## Compito scritto A
Trascrivi senza modifiche un tratto del brano su Gentile e Lombardo Radice: parti dalle parole "Lombardo Radice (1879-1938)" e fermati dopo "autoritario di G.Gentile.".
## Compito scritto B
Secondo il brano su Gentile e Lombardo Radice, chi fu l'unico rettore universitario a opporsi al giuramento di fedeltà al partito nazionale fascista?
## Compito scritto C
In base al brano su Gentile e Lombardo Radice, spiega in una o due frasi perché Lombardo Radice rinunciò al suo incarico dopo il delitto Matteotti del 1924.

Il maestro come autocoscienza del processo storico dello spirito umano.

Cos’è lo spirito?  Tutto ciò che la tradizione culturale ha incarnato, il sapere come tradizione culturale, un patrimonio di conoscenze che possiamo dire tradizionali, quella che è considerata l’arte dello spirito, lo spirito che si incarna nel sapere, nella filosofia ancora oggi vengono considerati alcuni aspetti  della filosofia di Gentile, quello che si contesta a Gentile  fu l’uso politico  della sua filosofia, l’uso sciagurato , Gentile  si mise d’accordo anche nella parte finale dopo l’8 settembre aderendo alla Repubblica di Salò (1943), sarebbe stato  salvato  se dopo l’8 settembre si fosse in qualche modo dissociato per le sue responsabilità dal  regime.

Quando si parla di libertà di insegnamento da parte dei docenti è un paradosso perché è una libertà vigilata: infatti, il regime, su proposta di Gentile, chiederà agli insegnanti di giurare fedeltà al  partito nazionale fascista per poter esercitare la propria professione, quindi è una libertà molto ma molto limitata, solo 12  professori universitari su 1200 non firmarono l’adesione, questi dodici persero la cattedra, tra i rettori universitari che si opposero, l’unico fu il rettore dell’Università di Padova Concetto Marchesi, illustre italianista che perse il Rettorato. Quando si parla di libertà bisogna stare ben attenti….

Nel 1938 saranno approvate le leggi razziali e in Italia  ci sarà un manifesto di intellettuali asserviti al regime che sostenevano che gli italiani erano anche loro di “razza ariana”.

  Lombardo Radice (1879-1938)

  Uno dei collaboratori di G.Gentile fu il catanese Giuseppe Lombardo Radice, amico di G. Gentile, era un maestro che cercava attraverso le sperimentazioni didattiche di innovare in qualche modo i metodi scolastici.

Egli diventò Direttore delle Scuole Elementari d’Italia, carica di prestigio ed efficace in quanto poteva intervenire direttamente tramite la riforma Gentile sull’organizzazione della scuola elementare riuscendo a mitigare lo stile autoritario di G.Gentile.

Lombardo Radice, dopo il delitto Matteotti nel 1924, rinuncia all’incarico in quanto considerò inconciliabili le modalità politiche che il regime fascista  stava sviluppando, con le sue elaborazioni pedagogiche e si ritira in Sicilia dove continua a sviluppare delle innovazioni didattiche tanto che Lombardo Radice oggi è considerato come  colui che ha introdotto in Italia i metodi attivi con la sua infaticabile passione.

## Dati forniti

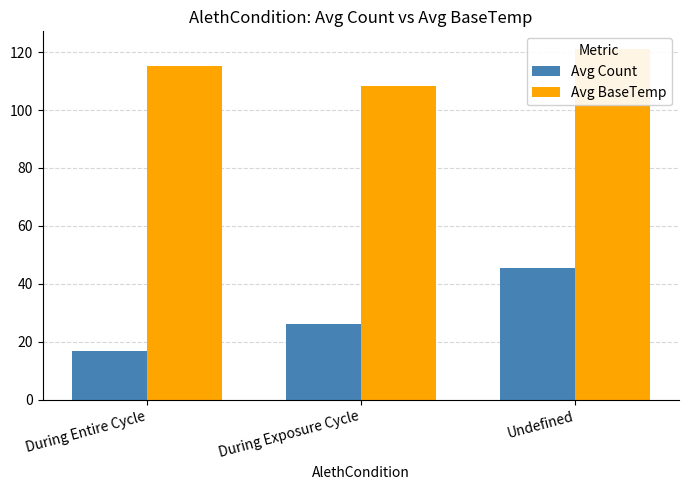

Which series has the largest total across all categories?

Avg BaseTemp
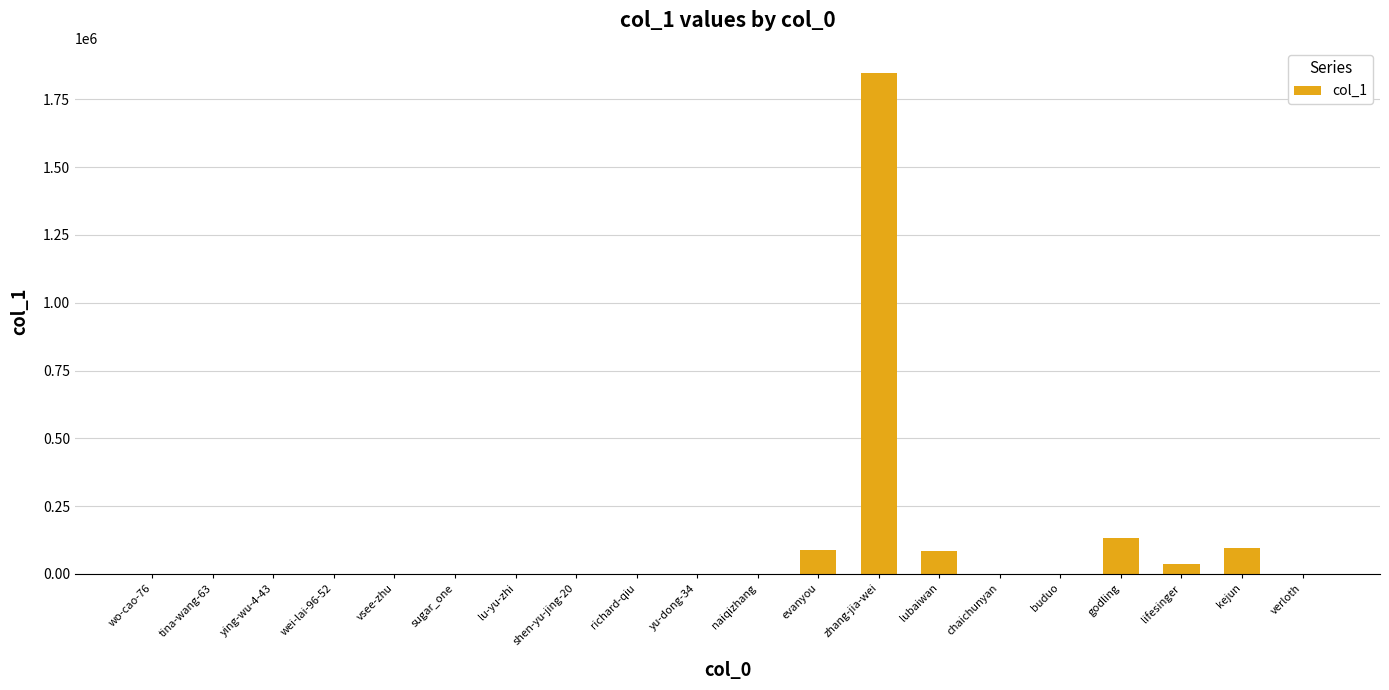

What is the sum of the values at yu-dong-34 and lubaiwan?

84657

## Spazio risposta A
Lombardo Radice (1879-1938)

  Uno dei collaboratori di G.Gentile fu il catanese Giuseppe Lombardo Radice, amico di G. Gentile, era un maestro che cercava attraverso le sperimentazioni didattiche di innovare in qualche modo i metodi scolastici.

Egli diventò Direttore delle Scuole Elementari d’Italia, carica di prestigio ed efficace in quanto poteva intervenire direttamente tramite la riforma Gentile sull’organizzazione della scuola elementare riuscendo a mitigare lo stile autoritario di G.Gentile.

## Spazio risposta B
Concetto Marchesi, rettore dell'Università di Padova.

## Spazio risposta C
Lombardo Radice lasciò l'incarico perché considerava le modalità politiche che il regime fascista stava sviluppando inconciliabili con le sue elaborazioni pedagogiche.